One is the short-term one. The 50-59 year olds, next on the list, are the only remaining large group which qualifies for Johnson&Johnson on current guidance. Because much of the supply of this vaccine will not arrive until late May and June, there is a question of how to arrange this. Political hints have been given of starting the 40-49 year old age group at the same time, running the two in tandem and allowing more of Johnson&Johnson to be used on the over-50s. There are a host of operational factors and the Health Service Executive and the Vaccine Task Force are crunching through this over the weekend.

But the bigger message is that restricting this to older age groups creates a few problems down the line. First, it will lead to a lot of leftover vaccines as the summer goes on, because we will be getting AstraZeneca and Johnson&Johnson which – unless the Niac guidance changes – can’t be used.

Leftovers were inevitable as the programme scaled up – like all countries we ordered more than we needed. But knocking out two for the younger age groups could delay the latter part of the programme – particularly in July which was to have been a big month for numbers. The Niac advice does say that the vaccines can be used for younger groups if no other options are available – but this isn’t the same as saying they can be used if there is a danger of slowing the programme down. Or is it?

Knocking out two vaccines for younger groups will certainly make delivery of the programme more complicated. Local pharmacies were being lined up as a delivery route through the summer but these settings are ideal for the easier-to-handle vaccines, especially Johnson&Johnson which – with one shot – is just like giving the flu jab. Local pharmacies may struggle to manage the mRNA vaccines, including Pfizer, the workhorse of the programme.

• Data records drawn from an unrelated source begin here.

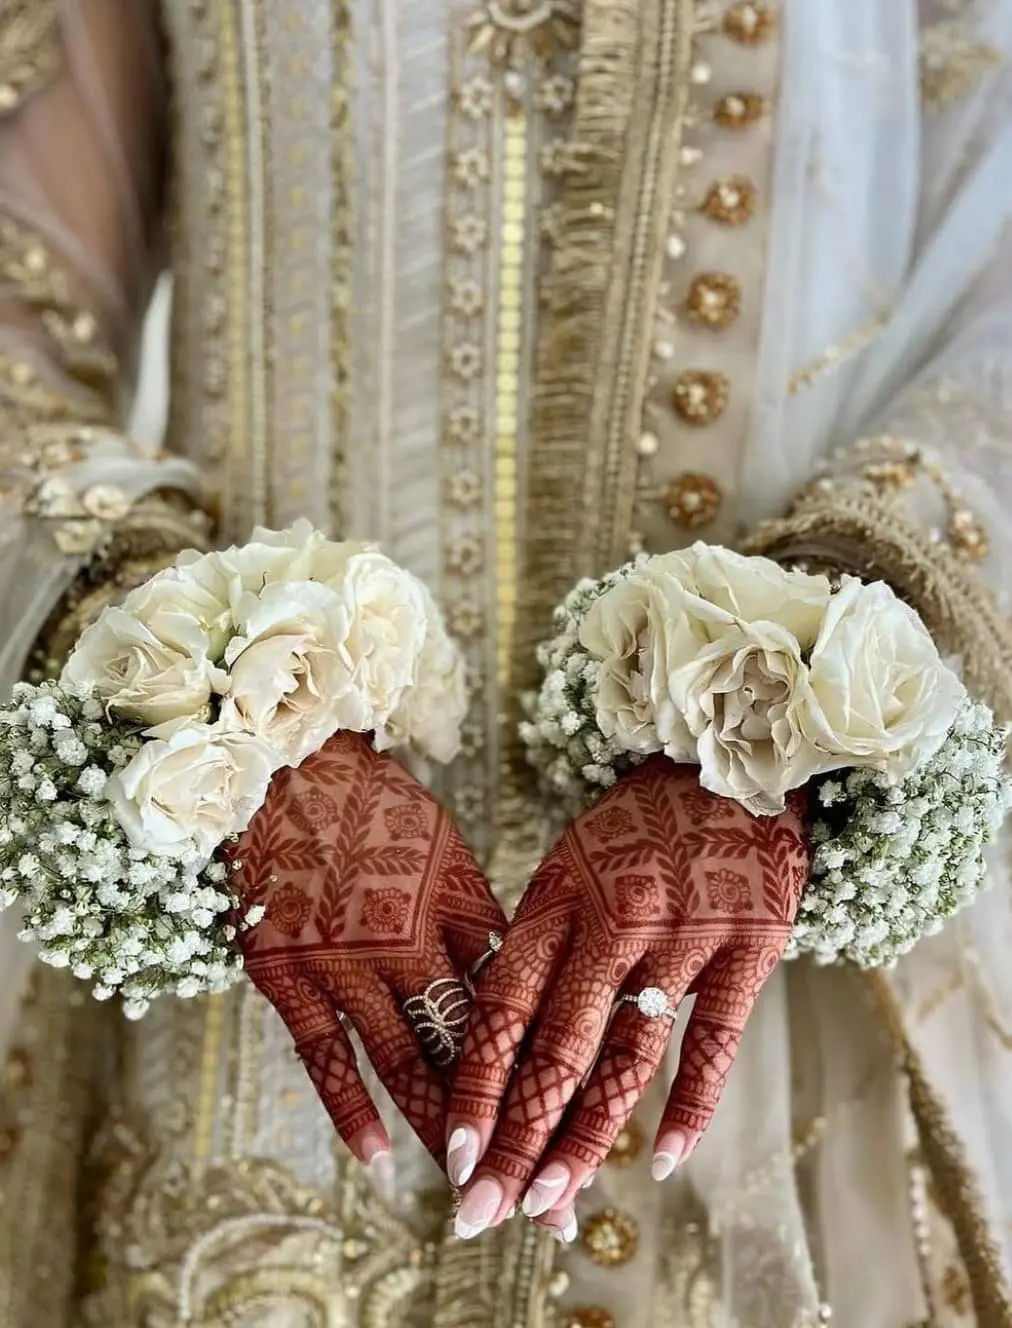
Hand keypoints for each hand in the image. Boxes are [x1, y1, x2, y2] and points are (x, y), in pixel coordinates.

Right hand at [227, 731, 506, 1173]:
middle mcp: (408, 938)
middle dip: (509, 1127)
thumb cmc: (377, 809)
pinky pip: (324, 1053)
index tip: (583, 1130)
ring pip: (406, 1061)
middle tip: (545, 1200)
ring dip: (442, 1132)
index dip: (550, 1072)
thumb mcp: (447, 853)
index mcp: (457, 906)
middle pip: (471, 1048)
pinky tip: (379, 1158)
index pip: (515, 1007)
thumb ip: (480, 923)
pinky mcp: (285, 969)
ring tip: (474, 1194)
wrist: (284, 765)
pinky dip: (352, 1107)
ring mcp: (344, 958)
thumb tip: (522, 993)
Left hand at [445, 756, 808, 1237]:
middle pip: (557, 1047)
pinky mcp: (748, 945)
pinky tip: (661, 1160)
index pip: (503, 1006)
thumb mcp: (568, 865)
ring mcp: (682, 933)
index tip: (453, 1154)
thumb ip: (539, 944)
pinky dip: (690, 1105)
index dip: (478, 1085)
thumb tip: (491, 1043)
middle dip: (517, 1137)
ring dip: (587, 1137)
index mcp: (556, 897)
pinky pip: (716, 1041)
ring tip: (553, 1203)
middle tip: (484, 1212)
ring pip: (628, 1055)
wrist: (733, 764)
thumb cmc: (635, 828)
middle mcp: (613, 918)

There is no room for error or delay and a vital six weeks lie ahead

For now the vaccine numbers are building and the Government target of getting more than 80 per cent vaccinated with one dose by the end of June seems just about possible. The second part of the target – 55 per cent fully vaccinated – may be a stretch. After one of the toughest lockdowns internationally, the Government will hope that opening gradually with limited additional activity in the next few weeks will give us some leeway as vaccine numbers build.

We are well behind our nearest neighbours and need to see their reopening in that light. In Northern Ireland, more than 60 per cent of the adult population (and half the total population ) now have at least one dose and 25 per cent have two. They are now opening indoor retail, gyms and outdoor dining. While our balance of first and second doses will be different, in terms of total jabs as a percent of the population, we won't be where the North is now until – all things going well – early June. By then shops will be open here a couple of weeks, and on June 7th gyms and outdoor dining are due to resume. So we are taking a broadly similar approach.

While we may look jealously across the Border or the Irish Sea, we really need to be cheering their reopening on. It will be the clearest marker for Ireland of what may lie ahead.

It all underlines just how vital the vaccine programme will be. If we want the country open for the summer, the target needs to be more or less met. There is no room for error or delay and a vital six weeks lie ahead. And in the meantime, we watch the UK and other countries ahead of us on the vaccination curve and keep our fingers crossed.